• DATA SHOWN:

_ _ _ _ _ _ _

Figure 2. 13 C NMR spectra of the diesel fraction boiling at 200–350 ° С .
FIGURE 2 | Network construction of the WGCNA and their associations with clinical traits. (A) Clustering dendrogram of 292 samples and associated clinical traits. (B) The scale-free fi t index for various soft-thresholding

_ _ _ _ _ _ _

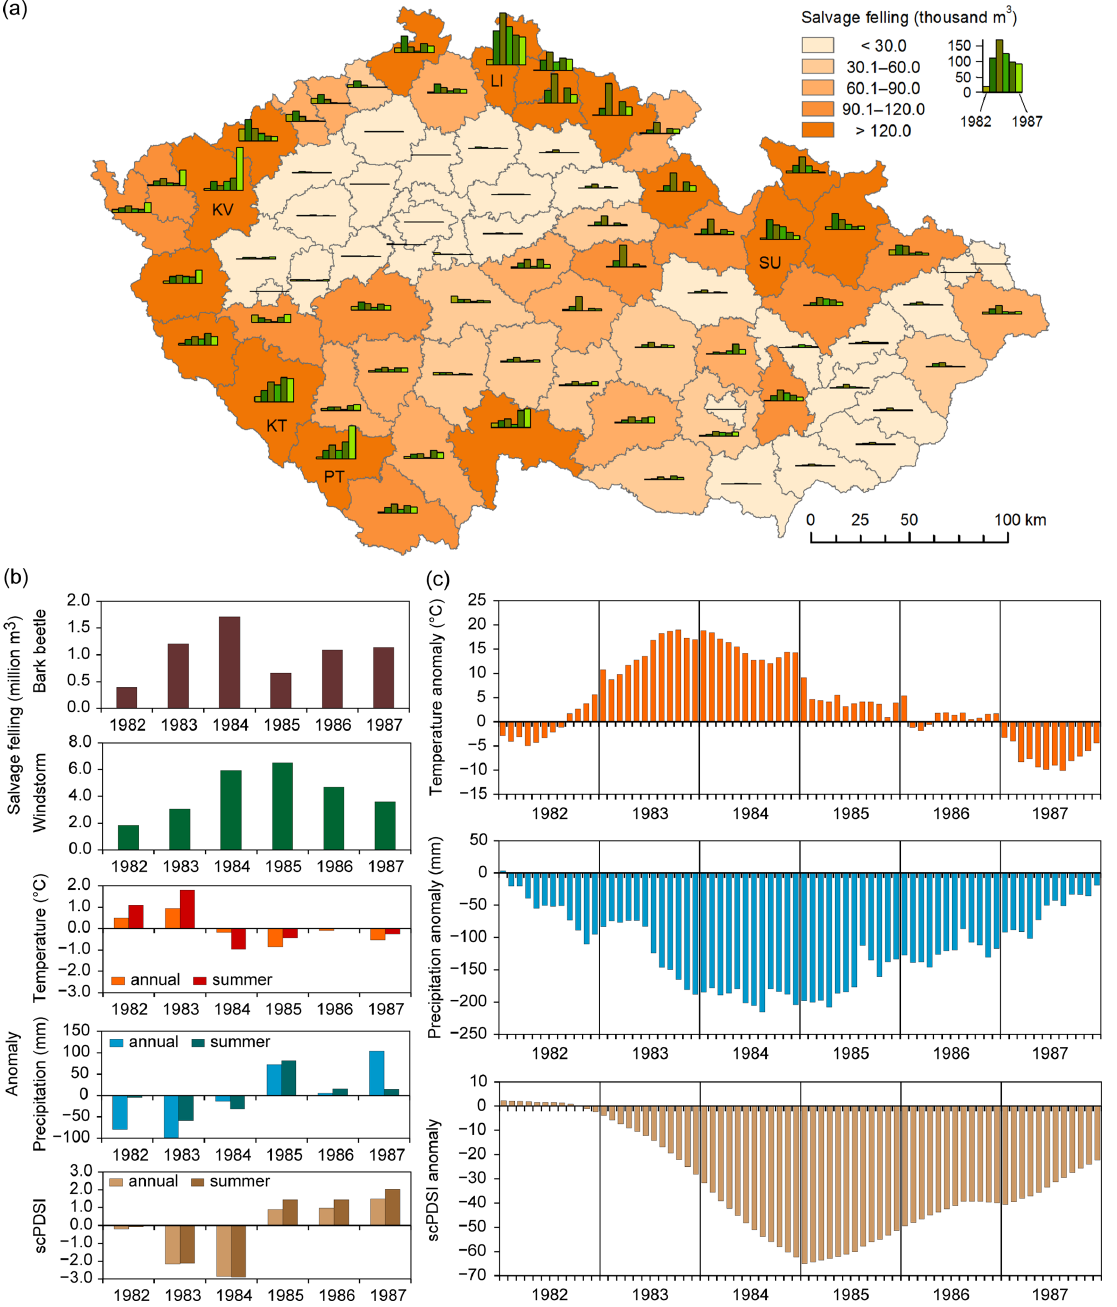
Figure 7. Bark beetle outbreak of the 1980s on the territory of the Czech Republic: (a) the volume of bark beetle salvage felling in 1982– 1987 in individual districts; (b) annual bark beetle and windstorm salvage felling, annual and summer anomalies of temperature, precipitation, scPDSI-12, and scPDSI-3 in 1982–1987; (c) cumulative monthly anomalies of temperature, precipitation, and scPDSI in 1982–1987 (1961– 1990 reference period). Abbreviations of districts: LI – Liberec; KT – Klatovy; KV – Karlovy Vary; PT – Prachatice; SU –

_ _ _ _ _ _ _

• YOUR ASSIGNMENT:
After locating the line holding "Figure 2. 13" above, output exactly that line and every line after it through the line holding "FIGURE 2 | Network". Include nothing else.

• SOLUTION TO THIS TASK:
Figure 2. 13 C NMR spectra of the diesel fraction boiling at 200–350 ° С .
FIGURE 2 | Network construction of the WGCNA and their associations with clinical traits. (A) Clustering dendrogram of 292 samples and associated clinical traits. (B) The scale-free fi t index for various soft-thresholding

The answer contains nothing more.